Alec MacGillis, speaking for his fellow journalists, explains why the press is feeding us nothing but Romney's spin now:
... we are not driven by politics or ideology, really. Above all, we love a good story.... We crave narrative. And let's face it, the narrative of the 2012 campaign was a real dud. Incumbent president faces tough reelection environment but manages to hold onto slim, steady lead thanks to a just-enough recovery and a singularly uninspiring challenger....But the press had a story. It's a great, multi-threaded story, really, even though nobody in the press thinks it is. It's a story the press could have been telling us for years, but never wanted to bother: the story of a major American political party going absolutely stark raving mad, while having the power and persuasive ability to potentially take the country with it. It's a party that flirted with nominating barking lunatics such as Donald Trump, Herman Cain, Michele Bachmann, Newt Gingrich, and Rick Santorum before settling on a guy who was able to mollify supporters of those lunatics by faking (or imbibing) madness himself, by being a pathological liar, and by spending millions of dollars -- because this party is crazy about the rich, and has persuaded much of the country to want to coddle the rich even after the rich nearly destroyed the world.
But then: our mile-high salvation! Denver, O Denver. As the dynamic of the first debate began to register just a few minutes in ... we sang our relief across the Twitterverse.... we had our story.
... We will not let it go. It doesn't matter if we have failed in achieving many of the basics of campaign coverage, like getting a candidate to cough up a critical mass of tax returns, release his bundler list, and account for his proposals and position shifts with a minimum of detail and coherence. No, we have our trajectory. And dammit, we're sticking to it.

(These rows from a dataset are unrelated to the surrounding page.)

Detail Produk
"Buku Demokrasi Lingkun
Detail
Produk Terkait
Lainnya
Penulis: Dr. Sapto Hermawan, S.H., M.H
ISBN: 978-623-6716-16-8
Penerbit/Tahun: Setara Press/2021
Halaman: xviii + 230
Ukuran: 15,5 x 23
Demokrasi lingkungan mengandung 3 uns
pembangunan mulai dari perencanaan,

The party lurches from superstitious belief to superstitious belief (in the phoniness of climate change, in the existence of massive Democratic voter fraud, in the imminence of sharia law in the U.S., tin he socialist/Muslim leanings of the centrist Christian in the White House, and so on). The rich guy at its head flirted with some of those beliefs and gave aid and comfort to firm believers in them.

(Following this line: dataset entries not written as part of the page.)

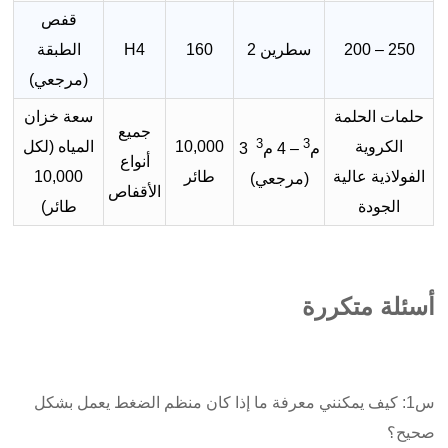
قفص
200 – 250
2 سطرين
160
H4
الطبقة
(مرجعي)
حلمات الحلمة
سعة خزان
جميع
3
3
الكروية
10,000
المياه (لكل
م
– 4 م
3
أنواع
الفولاذية عالية
طائر
10,000
(مرجعي)
الأقفاص
الجودة
طائر)
أسئلة متكررة
س1: كيف يمكنني معرفة ما إذا كان منظم الضغط يعمل بشكل
صحيح؟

If the party were a celebrity or a historical figure, it would be Charlie Sheen or Caligula, and everyone would want to tell the story. But nobody wants to tell this story. Nobody wants to write that the GOP is insane. Nobody wants to write that a great country can't survive with crazy zillionaires selling conspiracy theories to angry white people via 24/7 media, just so they can get somewhat lower tax rates.
The story is there, guys. It wasn't good enough for you, I guess.